Christopher Conlon, editor, |
(Cemetery Dance, 2006)
Anthologies are not unusual. But, an anthology of stories written in collaboration with a dead author -- now that is different.
And, we're not talking about just any dead author. Christopher Conlon had the unique idea of having 23 modern writers pen their versions of a story fragment written by Edgar Allan Poe. The four-page fragment, believed to have been begun in 1849, may have been the last story Poe attempted.
The fragment, a mere four pages, begins with journal entries of a man who has just signed on as a lighthouse keeper -- hence the title. Since the story is not complete, no one knows what Poe intended. Conlon, who penned one of the stories, allowed the team free rein on their imagination and the results provide a variety of stories utilizing the central theme.

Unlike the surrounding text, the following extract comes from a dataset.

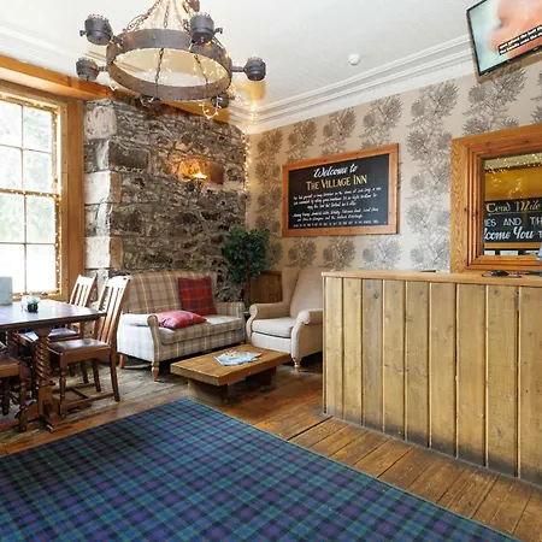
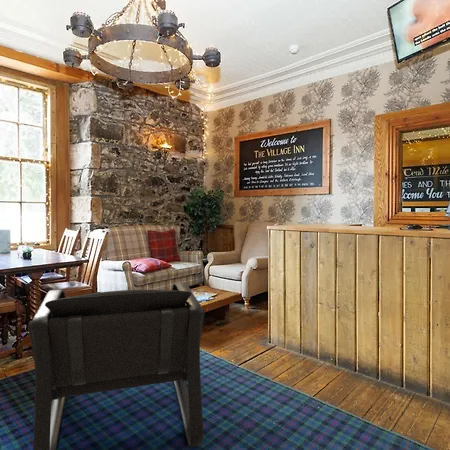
+ armchair [27,282,205,450]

Poe's story as written establishes a man, possibly of noble blood, beginning solitary duty at a lonely lighthouse. The man, quite obviously a nervous fellow, specifically desired solitude, for an unknown purpose. It mentions a few other characters by name, including a large dog, Neptune, and describes the lighthouse to some extent.
The instructions, according to Conlon, were simple: finish the story using Poe's language, images and ideas. His exact words need not be included.

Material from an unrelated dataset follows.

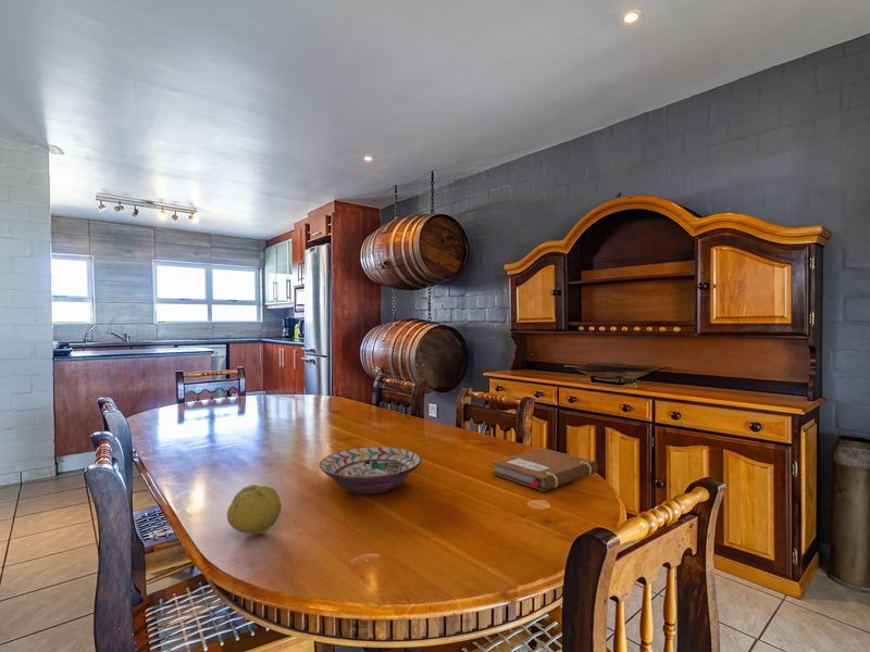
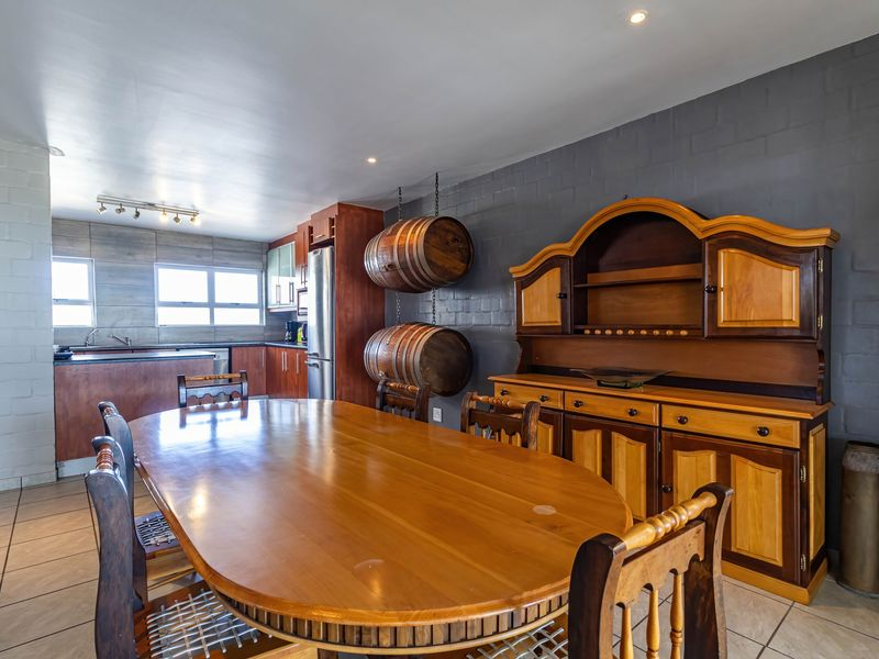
- decorative bowl [319,446,422,496]
- notebook [490,447,599,492]
- fruit [226,484,283,536]
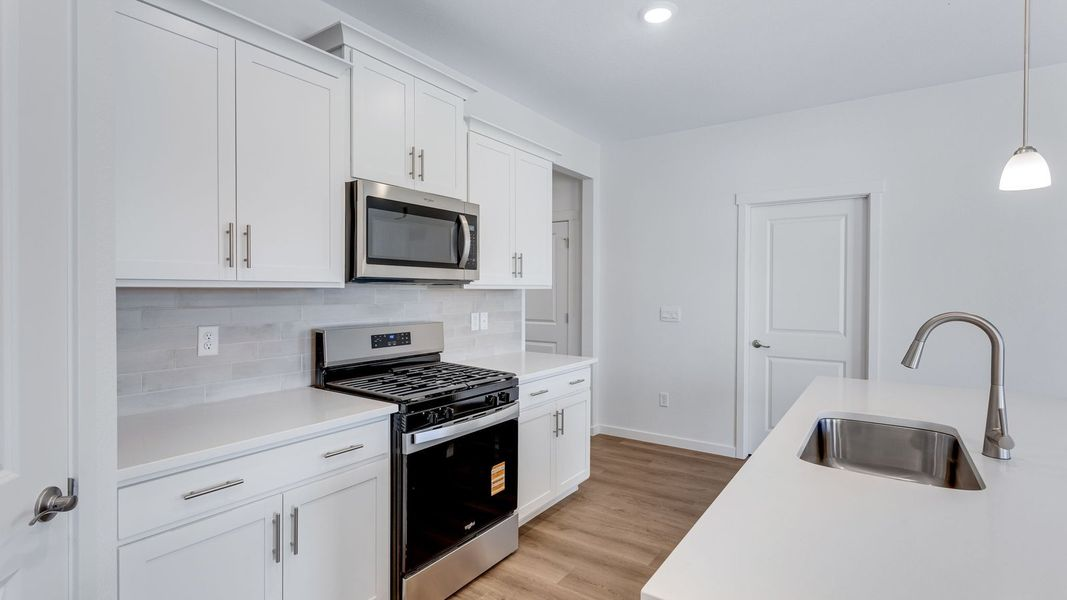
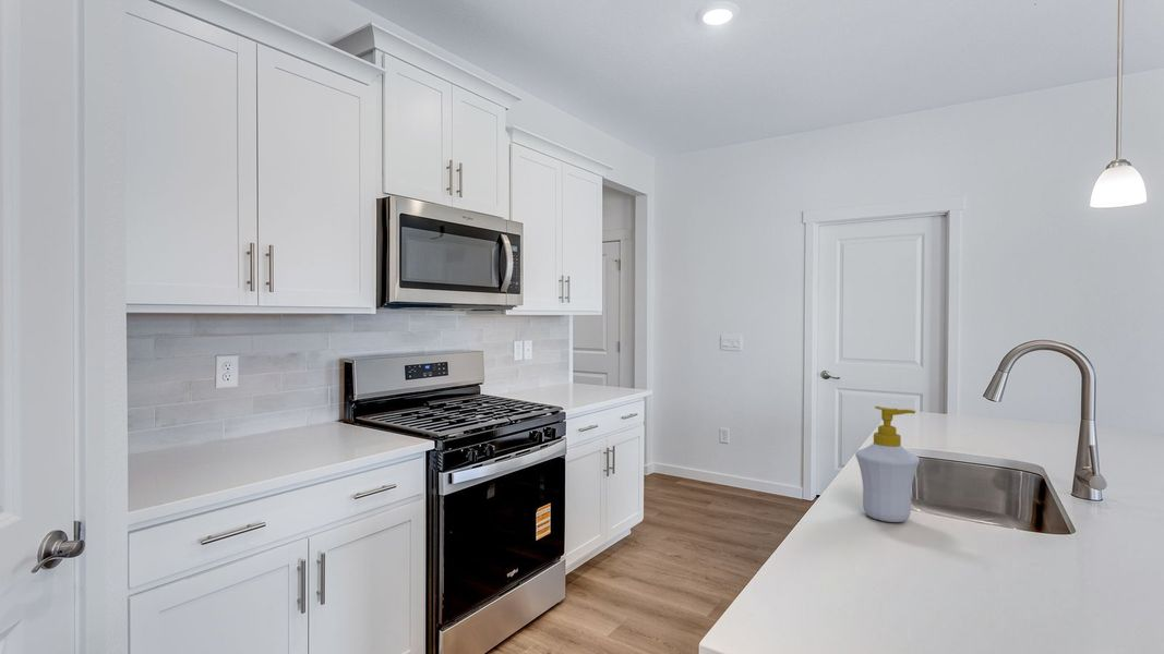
+ soap bottle [854,405,921,523]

Accordingly, some of the writers hewed closely to Poe's style while others have gone off to fantastic realm that may have amazed or even shocked the master. Most of the writers will be familiar to readers in the horror and science fiction genre. The stories run the gamut from gothic to horror, science fiction to fantasy and there's even a bit of erotica thrown in for good measure.
My personal favorites include Scott Nicholson's "Last Writes," Richard A. Lupoff's "Fourth Avenue Interlude," Earl Hamner's "A Passion for Solitude" and John Shirley's "Blind Eye."
Naturally, personal taste will dictate which stories one prefers. But, be assured, there's something for everyone here, and I think Poe would have found the experiment to his liking.